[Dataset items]
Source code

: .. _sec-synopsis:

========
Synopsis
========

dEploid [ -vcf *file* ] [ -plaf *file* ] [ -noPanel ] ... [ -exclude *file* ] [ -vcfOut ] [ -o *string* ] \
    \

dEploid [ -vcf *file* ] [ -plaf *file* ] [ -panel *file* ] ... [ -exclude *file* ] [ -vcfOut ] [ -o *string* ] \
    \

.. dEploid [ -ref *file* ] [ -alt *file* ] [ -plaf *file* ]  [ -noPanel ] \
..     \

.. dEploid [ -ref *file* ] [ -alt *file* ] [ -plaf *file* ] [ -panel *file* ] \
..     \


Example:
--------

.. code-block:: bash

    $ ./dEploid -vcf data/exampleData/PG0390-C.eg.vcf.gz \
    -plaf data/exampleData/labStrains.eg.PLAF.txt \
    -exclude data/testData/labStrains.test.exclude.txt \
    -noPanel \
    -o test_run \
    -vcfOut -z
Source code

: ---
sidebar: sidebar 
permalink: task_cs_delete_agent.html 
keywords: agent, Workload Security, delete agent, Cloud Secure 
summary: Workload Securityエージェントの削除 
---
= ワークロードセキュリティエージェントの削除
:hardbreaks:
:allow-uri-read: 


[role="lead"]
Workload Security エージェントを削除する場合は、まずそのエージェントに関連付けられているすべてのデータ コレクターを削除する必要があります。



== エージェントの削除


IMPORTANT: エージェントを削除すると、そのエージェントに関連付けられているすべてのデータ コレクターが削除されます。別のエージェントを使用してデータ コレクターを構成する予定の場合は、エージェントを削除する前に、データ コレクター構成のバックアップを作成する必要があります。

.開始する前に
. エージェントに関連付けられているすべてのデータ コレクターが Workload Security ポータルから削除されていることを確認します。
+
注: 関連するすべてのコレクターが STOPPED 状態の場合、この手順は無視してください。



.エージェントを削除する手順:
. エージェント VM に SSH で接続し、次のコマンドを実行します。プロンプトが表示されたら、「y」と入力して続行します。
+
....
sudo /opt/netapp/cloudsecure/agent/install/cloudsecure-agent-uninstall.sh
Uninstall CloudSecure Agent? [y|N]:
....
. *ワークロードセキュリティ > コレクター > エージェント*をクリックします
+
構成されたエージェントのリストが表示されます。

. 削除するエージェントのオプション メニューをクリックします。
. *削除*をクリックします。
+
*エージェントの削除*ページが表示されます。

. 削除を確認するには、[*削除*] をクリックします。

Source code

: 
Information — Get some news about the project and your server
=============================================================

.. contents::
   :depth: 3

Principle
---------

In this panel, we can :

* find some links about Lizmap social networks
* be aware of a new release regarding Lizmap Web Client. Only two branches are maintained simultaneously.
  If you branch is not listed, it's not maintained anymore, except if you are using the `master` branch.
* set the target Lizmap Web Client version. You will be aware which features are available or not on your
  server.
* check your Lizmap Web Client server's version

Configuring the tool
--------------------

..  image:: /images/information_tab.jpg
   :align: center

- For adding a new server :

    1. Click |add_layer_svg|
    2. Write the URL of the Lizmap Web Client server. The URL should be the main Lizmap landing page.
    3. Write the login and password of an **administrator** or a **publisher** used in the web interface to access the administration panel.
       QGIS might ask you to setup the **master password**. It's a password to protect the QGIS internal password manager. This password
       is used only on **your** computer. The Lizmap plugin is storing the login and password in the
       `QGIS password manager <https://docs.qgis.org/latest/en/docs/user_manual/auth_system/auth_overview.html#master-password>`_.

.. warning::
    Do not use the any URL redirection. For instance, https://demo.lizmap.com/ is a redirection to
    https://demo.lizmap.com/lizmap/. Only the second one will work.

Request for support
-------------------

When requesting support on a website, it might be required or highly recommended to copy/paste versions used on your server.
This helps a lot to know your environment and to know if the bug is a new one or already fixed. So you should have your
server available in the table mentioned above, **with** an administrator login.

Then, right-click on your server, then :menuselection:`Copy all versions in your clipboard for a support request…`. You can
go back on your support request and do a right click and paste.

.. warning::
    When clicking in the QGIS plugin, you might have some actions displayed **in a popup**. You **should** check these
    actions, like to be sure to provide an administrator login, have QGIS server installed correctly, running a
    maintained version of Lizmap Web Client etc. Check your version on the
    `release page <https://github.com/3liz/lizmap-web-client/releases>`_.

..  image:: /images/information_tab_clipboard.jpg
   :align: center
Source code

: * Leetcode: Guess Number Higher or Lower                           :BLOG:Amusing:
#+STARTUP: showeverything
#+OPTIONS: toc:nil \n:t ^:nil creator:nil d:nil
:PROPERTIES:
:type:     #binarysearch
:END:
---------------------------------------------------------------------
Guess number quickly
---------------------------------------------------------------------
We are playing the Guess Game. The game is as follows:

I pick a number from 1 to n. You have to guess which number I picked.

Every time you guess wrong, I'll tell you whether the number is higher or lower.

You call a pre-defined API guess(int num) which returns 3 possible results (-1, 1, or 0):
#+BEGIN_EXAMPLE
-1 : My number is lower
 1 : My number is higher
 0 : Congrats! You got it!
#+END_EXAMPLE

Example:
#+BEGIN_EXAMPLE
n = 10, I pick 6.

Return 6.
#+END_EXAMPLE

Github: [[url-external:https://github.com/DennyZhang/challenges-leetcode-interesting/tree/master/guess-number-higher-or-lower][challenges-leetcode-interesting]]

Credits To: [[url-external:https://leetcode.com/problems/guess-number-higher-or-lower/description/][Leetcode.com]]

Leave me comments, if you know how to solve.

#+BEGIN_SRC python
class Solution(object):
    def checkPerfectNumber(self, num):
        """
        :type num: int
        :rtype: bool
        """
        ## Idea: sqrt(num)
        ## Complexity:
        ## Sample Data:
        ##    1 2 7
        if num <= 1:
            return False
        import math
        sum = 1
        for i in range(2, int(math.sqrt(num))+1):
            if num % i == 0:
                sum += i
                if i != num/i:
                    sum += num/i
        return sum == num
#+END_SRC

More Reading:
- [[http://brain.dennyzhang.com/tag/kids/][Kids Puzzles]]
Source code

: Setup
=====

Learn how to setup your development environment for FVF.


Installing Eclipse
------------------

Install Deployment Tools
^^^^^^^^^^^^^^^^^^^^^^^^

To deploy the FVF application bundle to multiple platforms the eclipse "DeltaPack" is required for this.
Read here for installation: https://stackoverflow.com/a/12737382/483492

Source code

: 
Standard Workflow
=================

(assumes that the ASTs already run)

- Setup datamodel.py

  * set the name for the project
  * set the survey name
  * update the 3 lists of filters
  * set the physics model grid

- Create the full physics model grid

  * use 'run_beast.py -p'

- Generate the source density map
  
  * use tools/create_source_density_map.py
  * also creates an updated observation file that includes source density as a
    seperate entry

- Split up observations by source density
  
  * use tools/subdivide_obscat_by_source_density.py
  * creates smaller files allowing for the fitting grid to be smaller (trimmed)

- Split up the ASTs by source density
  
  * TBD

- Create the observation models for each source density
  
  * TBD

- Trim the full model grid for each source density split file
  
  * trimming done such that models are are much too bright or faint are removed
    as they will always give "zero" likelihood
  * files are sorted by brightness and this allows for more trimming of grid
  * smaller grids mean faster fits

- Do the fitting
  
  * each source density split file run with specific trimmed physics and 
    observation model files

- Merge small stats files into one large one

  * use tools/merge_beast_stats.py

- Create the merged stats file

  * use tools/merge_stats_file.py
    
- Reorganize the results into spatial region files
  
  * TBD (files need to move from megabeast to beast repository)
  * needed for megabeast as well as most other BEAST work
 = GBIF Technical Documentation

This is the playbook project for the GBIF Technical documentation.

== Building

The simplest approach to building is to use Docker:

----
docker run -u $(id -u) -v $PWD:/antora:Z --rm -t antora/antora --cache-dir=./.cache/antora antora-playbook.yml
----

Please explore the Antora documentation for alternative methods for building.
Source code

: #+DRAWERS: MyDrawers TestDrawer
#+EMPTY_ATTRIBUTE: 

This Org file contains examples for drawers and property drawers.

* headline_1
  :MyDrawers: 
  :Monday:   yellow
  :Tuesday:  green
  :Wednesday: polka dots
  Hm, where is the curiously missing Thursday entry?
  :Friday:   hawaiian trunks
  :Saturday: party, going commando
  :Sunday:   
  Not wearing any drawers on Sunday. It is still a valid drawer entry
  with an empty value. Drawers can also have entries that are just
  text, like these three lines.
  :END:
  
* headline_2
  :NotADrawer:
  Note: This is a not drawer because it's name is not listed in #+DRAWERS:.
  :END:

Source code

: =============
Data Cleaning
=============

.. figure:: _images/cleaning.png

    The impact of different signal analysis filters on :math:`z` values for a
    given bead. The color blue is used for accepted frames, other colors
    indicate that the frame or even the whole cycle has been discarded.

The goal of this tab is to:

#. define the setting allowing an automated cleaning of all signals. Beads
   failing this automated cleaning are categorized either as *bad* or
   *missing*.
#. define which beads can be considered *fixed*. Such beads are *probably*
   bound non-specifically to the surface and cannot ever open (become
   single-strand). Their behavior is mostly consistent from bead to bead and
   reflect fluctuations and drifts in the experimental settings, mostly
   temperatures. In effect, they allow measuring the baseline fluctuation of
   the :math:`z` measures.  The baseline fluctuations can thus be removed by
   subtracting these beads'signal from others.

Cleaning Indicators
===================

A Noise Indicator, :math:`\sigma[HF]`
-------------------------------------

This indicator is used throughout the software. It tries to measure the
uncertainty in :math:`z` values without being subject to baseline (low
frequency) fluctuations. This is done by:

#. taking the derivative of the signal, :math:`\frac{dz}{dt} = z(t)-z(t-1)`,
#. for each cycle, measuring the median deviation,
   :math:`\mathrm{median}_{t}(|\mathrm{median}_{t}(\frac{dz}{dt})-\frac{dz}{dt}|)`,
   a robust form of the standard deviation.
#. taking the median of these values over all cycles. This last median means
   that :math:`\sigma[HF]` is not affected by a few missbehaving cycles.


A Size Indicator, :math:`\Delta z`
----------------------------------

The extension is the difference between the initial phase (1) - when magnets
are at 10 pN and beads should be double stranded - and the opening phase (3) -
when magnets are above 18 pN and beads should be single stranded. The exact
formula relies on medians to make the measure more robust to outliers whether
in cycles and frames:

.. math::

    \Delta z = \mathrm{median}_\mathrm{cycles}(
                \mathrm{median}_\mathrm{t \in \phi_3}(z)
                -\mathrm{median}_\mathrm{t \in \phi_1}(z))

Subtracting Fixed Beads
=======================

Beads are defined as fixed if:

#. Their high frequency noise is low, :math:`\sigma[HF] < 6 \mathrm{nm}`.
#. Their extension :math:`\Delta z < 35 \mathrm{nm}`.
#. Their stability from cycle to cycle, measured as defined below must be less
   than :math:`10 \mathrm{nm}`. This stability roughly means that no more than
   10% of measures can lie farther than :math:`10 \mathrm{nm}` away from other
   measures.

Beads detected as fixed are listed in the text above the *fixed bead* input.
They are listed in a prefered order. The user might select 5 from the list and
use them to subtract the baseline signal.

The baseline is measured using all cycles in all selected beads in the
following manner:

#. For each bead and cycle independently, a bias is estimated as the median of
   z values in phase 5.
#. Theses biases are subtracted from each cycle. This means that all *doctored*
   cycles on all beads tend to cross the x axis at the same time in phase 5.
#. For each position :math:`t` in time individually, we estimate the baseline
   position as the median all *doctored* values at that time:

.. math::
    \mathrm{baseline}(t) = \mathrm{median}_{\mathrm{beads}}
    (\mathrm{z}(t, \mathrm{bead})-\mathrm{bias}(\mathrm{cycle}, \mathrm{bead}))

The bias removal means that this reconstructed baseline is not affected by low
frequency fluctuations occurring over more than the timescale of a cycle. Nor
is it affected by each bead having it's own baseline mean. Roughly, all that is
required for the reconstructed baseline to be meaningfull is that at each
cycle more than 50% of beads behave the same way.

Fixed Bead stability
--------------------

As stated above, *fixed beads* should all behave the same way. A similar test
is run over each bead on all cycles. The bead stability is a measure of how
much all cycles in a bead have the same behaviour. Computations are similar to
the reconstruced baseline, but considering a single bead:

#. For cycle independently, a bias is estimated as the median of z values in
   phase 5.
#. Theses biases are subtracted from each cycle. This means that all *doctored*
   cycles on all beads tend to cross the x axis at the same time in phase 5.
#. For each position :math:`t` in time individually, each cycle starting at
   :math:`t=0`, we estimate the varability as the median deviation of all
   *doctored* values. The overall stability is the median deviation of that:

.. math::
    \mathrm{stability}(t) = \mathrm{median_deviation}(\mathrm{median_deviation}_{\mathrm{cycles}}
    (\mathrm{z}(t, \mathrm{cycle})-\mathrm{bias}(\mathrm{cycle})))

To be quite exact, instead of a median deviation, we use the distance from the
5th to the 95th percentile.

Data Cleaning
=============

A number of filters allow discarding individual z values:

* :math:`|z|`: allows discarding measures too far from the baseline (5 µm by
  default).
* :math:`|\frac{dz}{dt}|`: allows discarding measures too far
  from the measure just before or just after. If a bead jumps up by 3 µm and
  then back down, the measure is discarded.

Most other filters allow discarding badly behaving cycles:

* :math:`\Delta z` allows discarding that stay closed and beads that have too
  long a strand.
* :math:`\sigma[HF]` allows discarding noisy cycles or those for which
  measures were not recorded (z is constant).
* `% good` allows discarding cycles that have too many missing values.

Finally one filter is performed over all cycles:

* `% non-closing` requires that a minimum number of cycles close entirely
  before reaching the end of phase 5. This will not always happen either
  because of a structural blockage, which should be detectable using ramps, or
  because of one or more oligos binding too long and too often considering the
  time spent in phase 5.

_Your objective_
Extract the first line above and each line after it up to and including the one with "summary: Workload Securityエージェントの削除", please, exactly and with nothing else.

_Response for this exercise_
Source code

: .. _sec-synopsis:

========
Synopsis
========

dEploid [ -vcf *file* ] [ -plaf *file* ] [ -noPanel ] ... [ -exclude *file* ] [ -vcfOut ] [ -o *string* ] \
    \

dEploid [ -vcf *file* ] [ -plaf *file* ] [ -panel *file* ] ... [ -exclude *file* ] [ -vcfOut ] [ -o *string* ] \
    \

.. dEploid [ -ref *file* ] [ -alt *file* ] [ -plaf *file* ]  [ -noPanel ] \
..     \

.. dEploid [ -ref *file* ] [ -alt *file* ] [ -plaf *file* ] [ -panel *file* ] \
..     \


Example:
--------

.. code-block:: bash

    $ ./dEploid -vcf data/exampleData/PG0390-C.eg.vcf.gz \
    -plaf data/exampleData/labStrains.eg.PLAF.txt \
    -exclude data/testData/labStrains.test.exclude.txt \
    -noPanel \
    -o test_run \
    -vcfOut -z
Source code

: ---
sidebar: sidebar 
permalink: task_cs_delete_agent.html 
keywords: agent, Workload Security, delete agent, Cloud Secure 
summary: Workload Securityエージェントの削除 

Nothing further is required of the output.